Double platinum singer Pink and her husband of two years, motocross racer and former Surreal Life (VIA) star Carey Hart are headed for splitsville. 

Rumors that Hart, 33, was cheating on his pop star wife, whose real name is Alecia Moore, 28, began last August. Now the couple confirms through the singer’s publicist, Michele Schweitzer, that their marriage is over, even though their “friendship has never been stronger.” Those feelings of friendship will be good news for their bank accounts come April. According to financial planners, divorcing couples who plan the tax returns of their final year together, often keep more of their own money.

“Treat your to be ex-spouse as an ally, with the government as the third party,” says Gregg Herman, Chair of American Bar Association’s Family Law Section.  In other words, do your tax planning with your future “ex” and you’re both likely to save money. For example, a couple gets a $500,000 profit tax exclusion when selling their home, whereas individually you can only exclude half of that. So it might be advantageous to sell your home before the divorce is final and divvy up the profits. 

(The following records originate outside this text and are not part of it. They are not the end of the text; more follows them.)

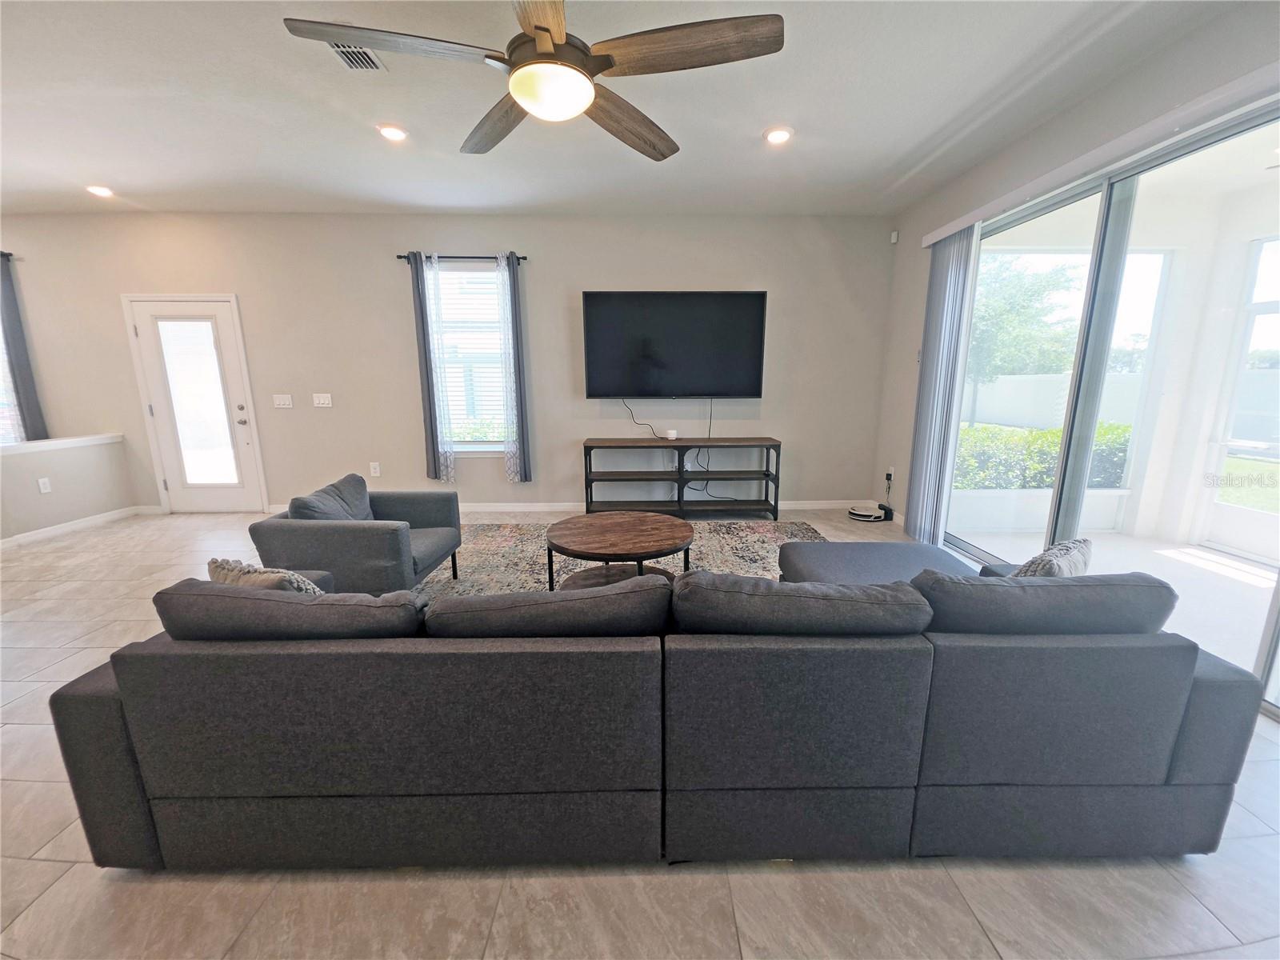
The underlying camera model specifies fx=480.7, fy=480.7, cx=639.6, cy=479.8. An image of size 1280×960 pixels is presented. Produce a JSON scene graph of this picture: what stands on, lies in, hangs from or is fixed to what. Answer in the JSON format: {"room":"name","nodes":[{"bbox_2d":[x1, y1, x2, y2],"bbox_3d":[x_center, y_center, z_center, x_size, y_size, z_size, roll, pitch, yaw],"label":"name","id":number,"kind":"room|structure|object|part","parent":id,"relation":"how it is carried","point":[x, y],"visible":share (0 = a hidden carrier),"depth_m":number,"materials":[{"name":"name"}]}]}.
{"room":"living room","nodes":[
{"label":"living room","id":0,"kind":"room"},
{"bbox_2d":[0,434,134,542],"bbox_3d":[-5.192,0.314,3.156,0.153,0.754,3.594,0,12,-1],"label":"half wall","id":1,"kind":"structure","parent":0,"point":[78,463],"depth_m":4.22,"materials":[{"name":"paint"}]},
{"bbox_2d":[36,476,51,493],"bbox_3d":[-5.024,0.047,4.056,0.009,0.120,0.071,0,12,-1],"label":"wall socket","id":2,"kind":"object","parent":1,"relation":"attached to","point":[41,482],"visible":0.97,"depth_m":4.05,"materials":[{"name":"white plastic"}]},
{"bbox_2d":[0,433,123,454],"bbox_3d":[-5.135,-0.121,3.297,0.244,0.054,3.009,0,12,-1],"label":"half wall cap","id":3,"kind":"object","parent":1,"relation":"attached to","point":[59,442],"visible":0.86,"depth_m":4.19,"materials":[{"name":"white paint"}]},
{"bbox_2d":[0,504,155,548],"bbox_3d":[-5.080,0.739,2.776,0.017,0.089,4.448,0,12,-1],"label":"baseboard","id":4,"kind":"structure","parent":1,"relation":"attached to","point":[22,536],"depth_m":4.30,"materials":[{"name":"white paint"}]},
{"bbox_2d":[0,210,893,514],"bbox_3d":[-2.361,-1.045,4.648,9.620,2.766,0.171,0,12,-1],"label":"back wall","id":5,"kind":"structure","parent":0,"point":[398,302],"depth_m":4.51,"materials":[{"name":"paint"}]},
{"bbox_2d":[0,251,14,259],"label":"curtain rod","id":6,"kind":"object","parent":5,"relation":"attached to","point":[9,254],"visible":0.79,"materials":[{"name":"black metal"}]},
{"bbox_2d":[0,328,23,445],"bbox_3d":[-6.155,-1.134,4.332,1.193,1.726,0.133,0,12,-1],"label":"window","id":7,"kind":"structure","parent":5,"relation":"in","point":[1,396],"depth_m":4.44,"materials":[{"name":"white glass"}]},
{"bbox_2d":[0,252,47,441],"bbox_3d":[-5.666,-1.136,4.327,0.212,1.770,0.119,0,12,-1],"label":"dark curtain","id":8,"kind":"object","parent":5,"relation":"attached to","point":[14,318],"visible":0.87,"depth_m":4.35,"materials":[{"name":"grey fabric"}]},
{"bbox_2d":[122,294,269,513],"bbox_3d":[-4.232,-0.663,4.621,0.952,2.050,0.117,0,12,-1],"label":"door","id":9,"kind":"structure","parent":5,"relation":"in","point":[234,493],"depth_m":4.62,"materials":[{"name":"white glass"}]},
{"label":"glass panel","id":10,"kind":"part","parent":9,"relation":"part of","materials":[{"name":"white glass"}]},
{"bbox_2d":[272,393,293,408],"bbox_3d":[-3.428,-0.752,4.608,0.179,0.128,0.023,0,12,-1],"label":"light switch","id":11,"kind":"object","parent":5,"relation":"attached to","point":[285,402],"visible":0.97,"depth_m":4.60,"materials":[{"name":"white plastic"}]},
{"bbox_2d":[312,392,332,407],"bbox_3d":[-3.062,-0.766,4.629,0.181,0.130,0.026,0,12,-1],"label":"light switch","id":12,"kind":"object","parent":5,"relation":"attached to","point":[322,402],"visible":0.97,"depth_m":4.62,"materials":[{"name":"white plastic"}]},
{"bbox_2d":[368,461,381,476],"bbox_3d":[-2.606,-0.109,4.722,0.078,0.134,0.014,0,12,-1],"label":"wall socket","id":13,"kind":"object","parent":5,"relation":"attached to","point":[378,466],"visible":0.98,"depth_m":4.72,"materials":[{"name":"white plastic"}]},
{"bbox_2d":[395,252,526,261],"bbox_3d":[-1.581,-1.989,4.302,1.132,0.051,0.118,0,12,-1],"label":"curtain rod","id":14,"kind":"object","parent":5,"relation":"attached to","point":[401,257],"visible":0.71,"depth_m":4.26,"materials":[{"name":"black metal"}]},
{"bbox_2d":[408,251,455,484],"bbox_3d":[-1.914,-0.981,4.425,0.244,2.134,0.103,0,12,-1],"label":"curtain","id":15,"kind":"object","parent":14,"relation":"hanging from","point":[417,283],"visible":0.98,"depth_m":4.41,"materials":[{"name":"fabric"}]},
{"bbox_2d":[498,252,531,486],"bbox_3d":[-1.173,-0.985,4.472,0.206,2.144,0.119,0,12,-1],"label":"curtain","id":16,"kind":"object","parent":14,"relation":"hanging from","point":[512,270],"visible":0.98,"depth_m":4.48,"materials":[{"name":"grey fabric"}]},
{"bbox_2d":[432,259,509,453],"bbox_3d":[-1.605,-1.097,4.591,0.969,1.814,0.140,0,12,-1],"label":"window","id":17,"kind":"structure","parent":5,"relation":"in","point":[489,275],"depth_m":4.59,"materials":[{"name":"glass"}]},
{"bbox_2d":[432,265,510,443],"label":"window blind","id":18,"kind":"object","parent":17,"relation":"attached to","point":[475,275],"visible":0.57,"depth_m":4.60,"materials":[{"name":"white plastic"}]},
{"bbox_2d":[257,500,877,514],"bbox_3d":[-0.649,0.273,4.852,6.067,0.095,0.015,0,12,-1],"label":"baseboard","id":19,"kind":"structure","parent":5,"relation":"attached to","point":[510,509],"depth_m":4.84,"materials":[{"name":"white paint"}]},
{"bbox_2d":[580,290,767,398],"bbox_3d":[0.314,-1.252,4.489,1.703,0.943,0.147,0,12,-1],"label":"television","id":20,"kind":"object","parent":5,"relation":"attached to","point":[751,391],"visible":0.99,"depth_m":4.43,"materials":[{"name":"black"}]},
{"bbox_2d":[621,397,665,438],"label":"power cord","id":21,"kind":"object","parent":20,"relation":"hanging from","point":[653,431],"visible":0.93,"depth_m":4.70,"materials":[{"name":"black plastic"}]},
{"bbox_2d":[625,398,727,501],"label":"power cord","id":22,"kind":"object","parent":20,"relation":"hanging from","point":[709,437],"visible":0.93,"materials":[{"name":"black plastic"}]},
{"bbox_2d":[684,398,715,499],"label":"power cord","id":23,"kind":"object","parent":20,"relation":"hanging from","point":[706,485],"visible":0.92,"depth_m":4.73,"materials":[{"name":"black plastic"}]},
{"bbox_2d":[0,0,1250,218],"bbox_3d":[-1.999,-1.786,1.261,9.754,0.121,6.866,0,12,-1],"label":"ceiling","id":24,"kind":"structure","parent":0,"point":[751,125],"depth_m":2.59,"materials":[{"name":"white paint"}]},
{"bbox_2d":[86,184,114,197],"bbox_3d":[-4.200,-2.250,3.744,0.175,0.039,0.173,0,12,-1],"label":"recessed light","id":25,"kind":"object","parent":24,"relation":"in","point":[102,192],"visible":0.99,"depth_m":3.73,"materials":[{"name":"white"}]},
{"bbox_2d":[328,42,387,70],"bbox_3d":[-1.310,-1.935,2.165,0.199,0.018,0.332,0,12,-1],"label":"ceiling vent","id":26,"kind":"object","parent":24,"relation":"in","point":[372,62],"visible":0.68,"depth_m":2.22,"materials":[{"name":"metal"}]},
{"bbox_2d":[376,122,408,141],"bbox_3d":[-1.470,-2.060,2.851,0.178,0.016,0.176,0,12,-1],"label":"recessed light","id":27,"kind":"object","parent":24,"relation":"in","point":[396,133],"visible":0.99,"depth_m":2.84,"materials":[{"name":"white"}]},
{"bbox_2d":[276,0,784,158],"bbox_3d":[-0.288,-1.531,1.626,1.432,0.499,1.445,-7,14,-30],"label":"ceiling fan","id":28,"kind":"object","parent":24,"relation":"hanging from","point":[536,28],"visible":0.99,"depth_m":1.55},
{"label":"fan blade","id":29,"kind":"part","parent":28,"relation":"part of","materials":[{"name":"brown wood"}]},
{"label":"fan blade","id":30,"kind":"part","parent":28,"relation":"part of","materials":[{"name":"brown wood"}]},
{"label":"fan blade","id":31,"kind":"part","parent":28,"relation":"part of","materials":[{"name":"brown wood"}]},
{"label":"fan blade","id":32,"kind":"part","parent":28,"relation":"part of","materials":[{"name":"brown wood"}]},
{"bbox_2d":[763,125,794,144],"bbox_3d":[0.837,-2.081,2.905,0.179,0.017,0.179,0,12,-1],"label":"recessed light","id":33,"kind":"object","parent":24,"relation":"in","point":[780,135],"visible":0.99,"depth_m":2.89,"materials":[{"name":"white"}]},
{"bbox_2d":[0,505,1279,959],"bbox_3d":[-2.180,1.079,1.633,10.827,0.111,7.923,0,12,-1],"label":"floor","id":34,"kind":"structure","parent":0,"point":[756,929],"depth_m":1.39,"materials":[{"name":"beige tile"}]},
{"bbox_2d":[403,517,825,600],"bbox_3d":[-0.228,0.656,3.264,3.552,0.012,2.837,0,12,-1],"label":"rug","id":35,"kind":"object","parent":34,"relation":"on","point":[767,534],"visible":0.31,"depth_m":3.65,"materials":[{"name":"carpet"}]},
{"bbox_2d":[248,477,463,594],"bbox_3d":[-1.599,0.360,2.920,0.824,0.707,0.844,0,12,-1],"label":"armchair","id":36,"kind":"object","parent":35,"relation":"on","point":[358,530],"visible":0.79,"depth_m":2.54,"materials":[{"name":"grey fabric"}]},
{"bbox_2d":[288,472,375,521],"bbox_3d":[-1.758,0.174,2.791,0.240,0.349,0.530,0,12,-1],"label":"throw pillow","id":37,"kind":"object","parent":36,"relation":"on","point":[356,477],"visible":0.65,"depth_m":2.72,"materials":[{"name":"grey fabric"}]},
{"bbox_2d":[546,510,694,590],"bbox_3d":[-0.113,0.500,2.925,0.914,0.441,0.924,0,12,-1],"label":"coffee table","id":38,"kind":"object","parent":35,"relation":"on","point":[590,542],"visible":0.97,"depth_m":2.79,"materials":[{"name":"brown wood"}]},
{"bbox_2d":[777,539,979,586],"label":"ottoman","id":39,"kind":"object","parent":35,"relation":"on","point":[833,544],"visible":0.32,"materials":[{"name":"grey fabric"}]},
{"bbox_2d":[51,551,1267,869],"bbox_3d":[0.087,0.559,1.937,3.282,0.745,1.468,0,12,-1],"label":"sectional sofa","id":40,"kind":"object","parent":34,"relation":"on","point":[102,686],"visible":0.98,"depth_m":1.26,"materials":[{"name":"grey fabric"}]},
{"bbox_2d":[206,558,323,594],"bbox_3d":[-1.261,0.414,1.660,0.471,0.343,0.196,4,13,20],"label":"throw pillow","id":41,"kind":"object","parent":40,"relation":"on","point":[210,568],"visible":0.31,"depth_m":1.58,"materials":[{"name":"fabric"}]},
{"bbox_2d":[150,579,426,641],"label":"sofa cushion","id":42,"kind":"object","parent":40,"relation":"on","point":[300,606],"visible":0.65,"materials":[{"name":"grey fabric"}]},
{"bbox_2d":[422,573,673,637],"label":"sofa cushion","id":43,"kind":"object","parent":40,"relation":"on","point":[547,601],"visible":0.8,"depth_m":1.31,"materials":[{"name":"grey fabric"}]},
{"bbox_2d":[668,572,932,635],"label":"sofa cushion","id":44,"kind":"object","parent":40,"relation":"on","point":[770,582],"visible":0.83,"depth_m":1.30,"materials":[{"name":"grey fabric"}]},
{"bbox_2d":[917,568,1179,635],"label":"sofa cushion","id":45,"kind":"object","parent":40,"relation":"on","point":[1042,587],"visible":0.69,"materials":[{"name":"grey fabric"}]},
{"bbox_2d":[1012,536,1094,578],"bbox_3d":[1.425,0.365,1.725,0.476,0.354,0.205,-9,15,-36],"label":"throw pillow","id":46,"kind":"object","parent":40,"relation":"on","point":[1048,555],"visible":0.38,"depth_m":1.62,"materials":[{"name":"fabric"}]},
{"bbox_2d":[581,436,782,518],"bbox_3d":[0.387,-0.017,4.607,1.832,0.743,0.410,0,12,-1],"label":"tv stand","id":47,"kind":"object","parent":34,"relation":"on","point":[679,501],"visible":0.99,"depth_m":4.51,"materials":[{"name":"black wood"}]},
{"bbox_2d":[664,428,678,438],"bbox_3d":[0.296,-0.432,4.533,0.106,0.078,0.107,0,12,-1],"label":"device","id":48,"kind":"object","parent":47,"relation":"on","point":[671,431],"visible":0.99,"depth_m":4.49,"materials":[{"name":"white plastic"}]},
{"bbox_2d":[847,502,892,521],"bbox_3d":[2.193,0.302,4.632,0.372,0.104,0.337,0,12,-1],"label":"robot vacuum","id":49,"kind":"object","parent":34,"relation":"on","point":[859,514],"visible":0.99,"depth_m":4.55,"materials":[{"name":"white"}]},
{"bbox_2d":[868,4,1279,650],"bbox_3d":[2.450,-0.465,1.731,0.175,2.793,5.891,0,12,-1],"label":"right wall","id":50,"kind":"structure","parent":0,"point":[921,305],"depth_m":2.95,"materials":[{"name":"paint"}]},
{"bbox_2d":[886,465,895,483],"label":"wall socket","id":51,"kind":"object","parent":50,"relation":"attached to","point":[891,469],"visible":0.92,"depth_m":4.56,"materials":[{"name":"white plastic"}]},
{"bbox_2d":[889,229,899,242],"bbox_3d":[2.281,-2.186,4.312,0.046,0.092,0.050,0,12,-1],"label":"motion sensor","id":52,"kind":"object","parent":50,"relation":"attached to","point":[894,235],"visible":0.99,"depth_m":4.30,"materials":[{"name":"white"}]},
{"bbox_2d":[920,64,1279,247],"bbox_3d":[2.270,-1.602,2.348,0.109,0.084,2.542,0,12,-1],"label":"blind valance","id":53,"kind":"object","parent":50,"relation":"attached to","point":[966,218],"visible":0.96,"depth_m":2.23,"materials":[{"name":"white"}]},
{"bbox_2d":[904,224,982,545],"bbox_3d":[2.300,-0.681,3.743,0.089,2.336,0.589,0,12,-1],"label":"vertical blind","id":54,"kind":"object","parent":53,"relation":"hanging from","point":[955,273],"visible":0.87,"depth_m":3.66,"materials":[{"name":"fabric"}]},
{"bbox_2d":[940,96,1279,712],"bbox_3d":[2.537,-0.428,2.615,0.124,2.248,2.181,0,12,-1],"label":"sliding glass door","id":55,"kind":"structure","parent":50,"relation":"in","point":[1119,230],"depth_m":2.55,"materials":[{"name":"clear glass"}]},
{"bbox_2d":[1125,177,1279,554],"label":"patio wall","id":56,"kind":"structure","parent":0,"point":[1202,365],"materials":[{"name":"white paint"}]},
{"label":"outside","id":57,"kind":"structure","parent":0,"visible":0},
{"bbox_2d":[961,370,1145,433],"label":"garden wall","id":58,"kind":"structure","parent":57,"point":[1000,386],"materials":[{"name":"white"}]},
{"bbox_2d":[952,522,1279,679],"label":"patio floor","id":59,"kind":"structure","parent":57,"point":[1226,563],"depth_m":3.39,"materials":[{"name":"white"}]},
{"bbox_2d":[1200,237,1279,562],"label":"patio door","id":60,"kind":"structure","parent":57,"point":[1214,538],"depth_m":3.72,"materials":[{"name":"white glass"}]},
{"bbox_2d":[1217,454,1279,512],"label":"lawn","id":61,"kind":"structure","parent":57,"point":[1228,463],"materials":[{"name":"green plant"}]},
{"label":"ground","id":62,"kind":"structure","parent":57,"visible":0},
{"bbox_2d":[962,254,1080,418],"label":"tree","id":63,"kind":"object","parent":62,"relation":"on","point":[1016,286],"visible":0.55,"materials":[{"name":"green plant"}]},
{"bbox_2d":[950,420,1135,490],"bbox_3d":[4.946,-0.204,6.220,3.452,1.073,1.040,0,12,-1],"label":"hedge","id":64,"kind":"object","parent":62,"relation":"on","point":[1053,431],"visible":0.3,"depth_m":5.91,"materials":[{"name":"green plant"}]}
]}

Although not as relevant to rich celebrity couples as to the rest of us, the handling of retirement funds in a divorce is important. They should be tax neutral in separating assets, which means take the tax consequences into account when calculating what each portion is really worth. “Say you have a stock account and you’re going to divide that, know what you’re getting, the tax bases, what you have to pay if you sell it,” says Herman. “And, conversely, if there are losses, take that into account because you can offset a certain amount against income.” 

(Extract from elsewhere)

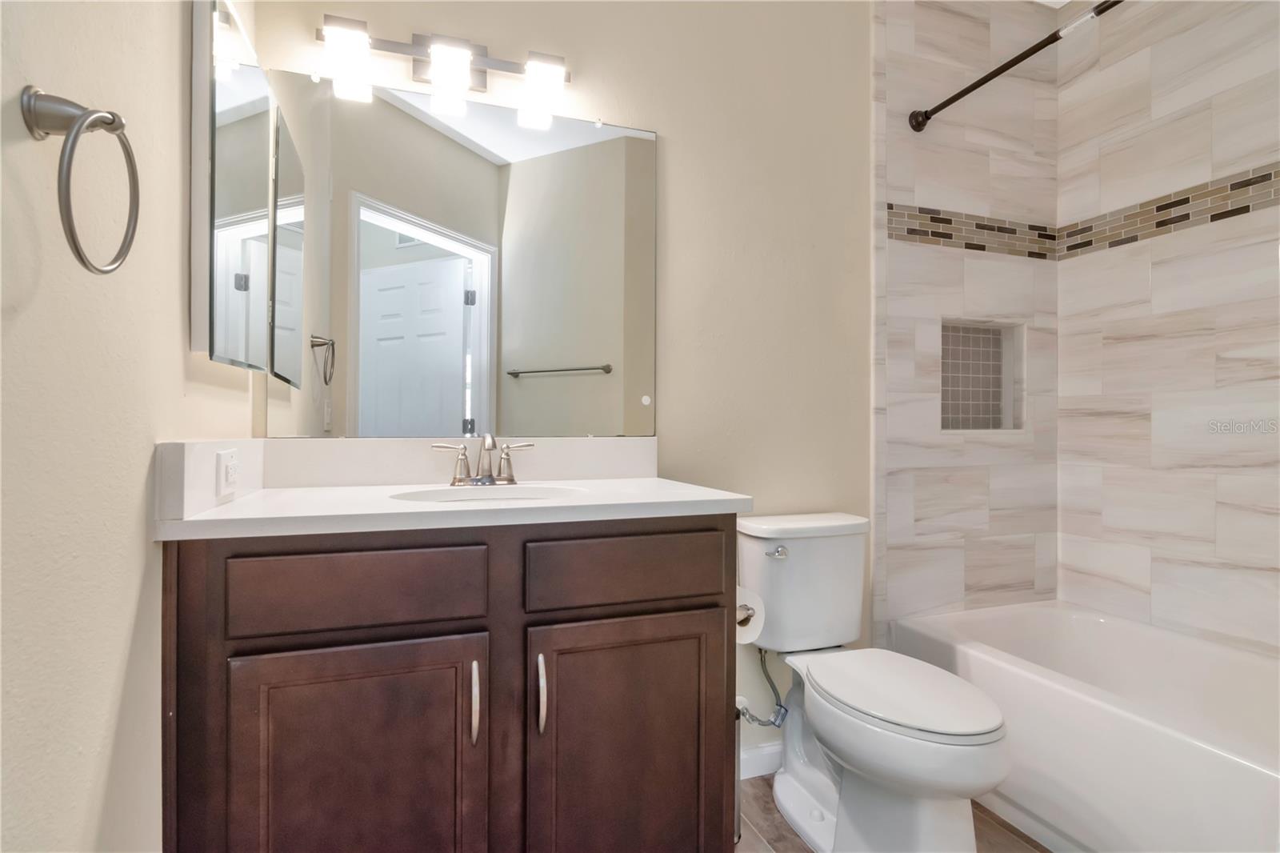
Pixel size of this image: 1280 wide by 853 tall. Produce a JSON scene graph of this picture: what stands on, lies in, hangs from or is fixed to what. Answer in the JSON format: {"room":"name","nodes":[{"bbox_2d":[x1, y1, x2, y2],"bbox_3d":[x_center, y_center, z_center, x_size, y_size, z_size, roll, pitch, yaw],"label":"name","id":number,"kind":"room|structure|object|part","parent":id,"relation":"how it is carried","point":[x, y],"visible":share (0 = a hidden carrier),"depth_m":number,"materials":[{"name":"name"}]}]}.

“Maintenance, like alimony, is taxable,” says Jane Euell, a Certified Divorce Financial Analyst in Littleton, Colorado. “The person paying it will reduce their taxes.” With the Harts, that person getting the tax benefit would be the Mrs., the primary breadwinner in the family.

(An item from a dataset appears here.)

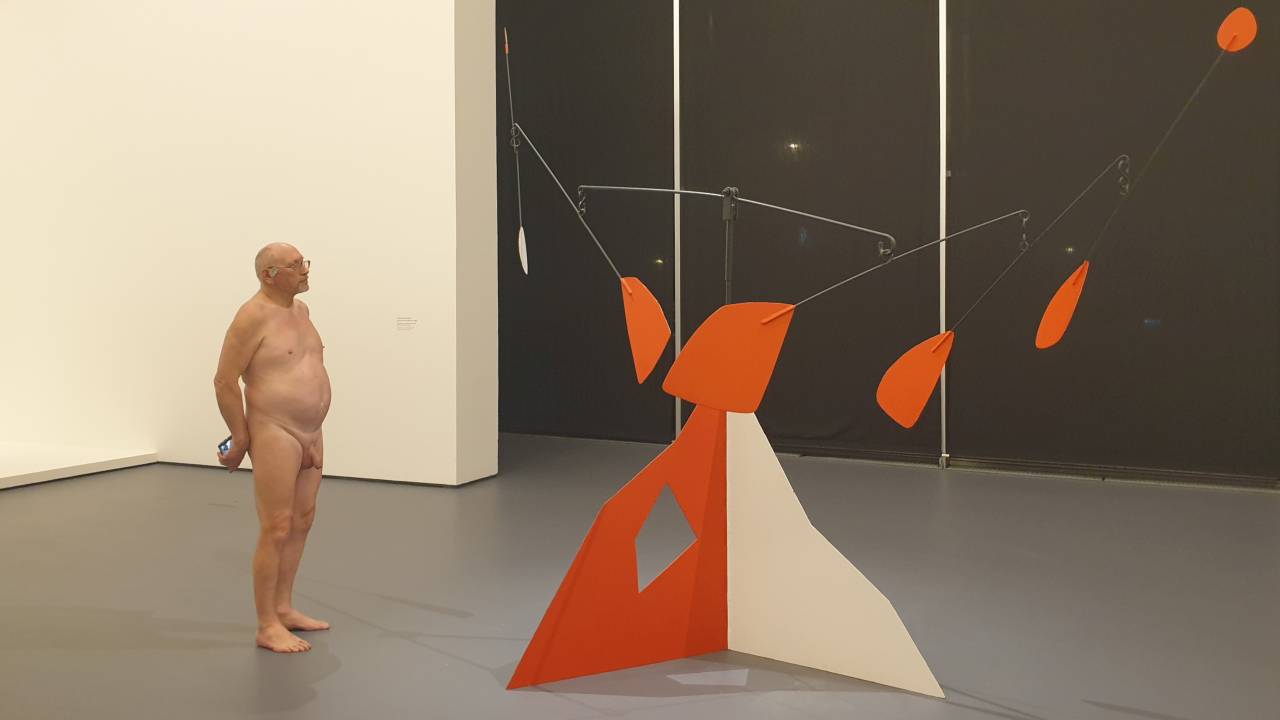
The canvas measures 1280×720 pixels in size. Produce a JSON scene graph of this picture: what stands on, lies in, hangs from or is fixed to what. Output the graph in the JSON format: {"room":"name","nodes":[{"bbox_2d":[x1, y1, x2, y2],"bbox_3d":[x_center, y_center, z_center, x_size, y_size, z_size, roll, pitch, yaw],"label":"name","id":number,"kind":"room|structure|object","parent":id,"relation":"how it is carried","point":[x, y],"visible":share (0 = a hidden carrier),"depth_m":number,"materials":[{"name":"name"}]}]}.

Although not applicable with Pink and Carey—because they had no children together—child support is generally non-deductable and non-taxable. But, if you are receiving taxable support that is not subject to withholding, like alimony, you should rmake quarterly estimates, says Herman. If not, you could be hit by a major financial burden at the end of the year, including a possible penalty for not paying enough income tax through withholding. 

There are multiple tax consequences on transferring retirement assets, and if you’re splitting a 401(k) then you’ll need a Qualified Domestic Relations Order. A QDRO, pronounced “quadro,” is a legal document that usually transfers funds from a 401(k) to the other spouses IRA. Once in the IRA, the money is subject to all of the restrictions of a typical IRA, including a 10% penalty if it is withdrawn before the owner is 59 ½. 

Experts point out that one aspect of the QDRO can be hugely beneficial. “There is a provision that allows for an ex-spouse having a 401(k) transferred, to withdraw money one time only, without the 10% penalty,” says Euell. For example, say a spouse needs to spend $20,000 on legal fees and taxes. When the 401(k) is transferred to the spouse’s IRA, and $20,000 is redirected to a savings account, it is not subject to the penalty. However, this benefit is a one shot deal. If the spouse needs more money from the IRA, the future transfers would be penalized. Conversely, if the spouse takes out too much money, he or she cannot transfer back to the account any amount more than the $2,000 annual IRA contribution limit. And of course, whatever funds the spouse receives are still considered taxable income.

Although we’re guessing that Pink isn’t losing much sleep over the state of her IRA, QDRO, or 401(k), if you’re the one eating the majority of the bread instead of winning it, you should take extra care to be on top of your finances during a split.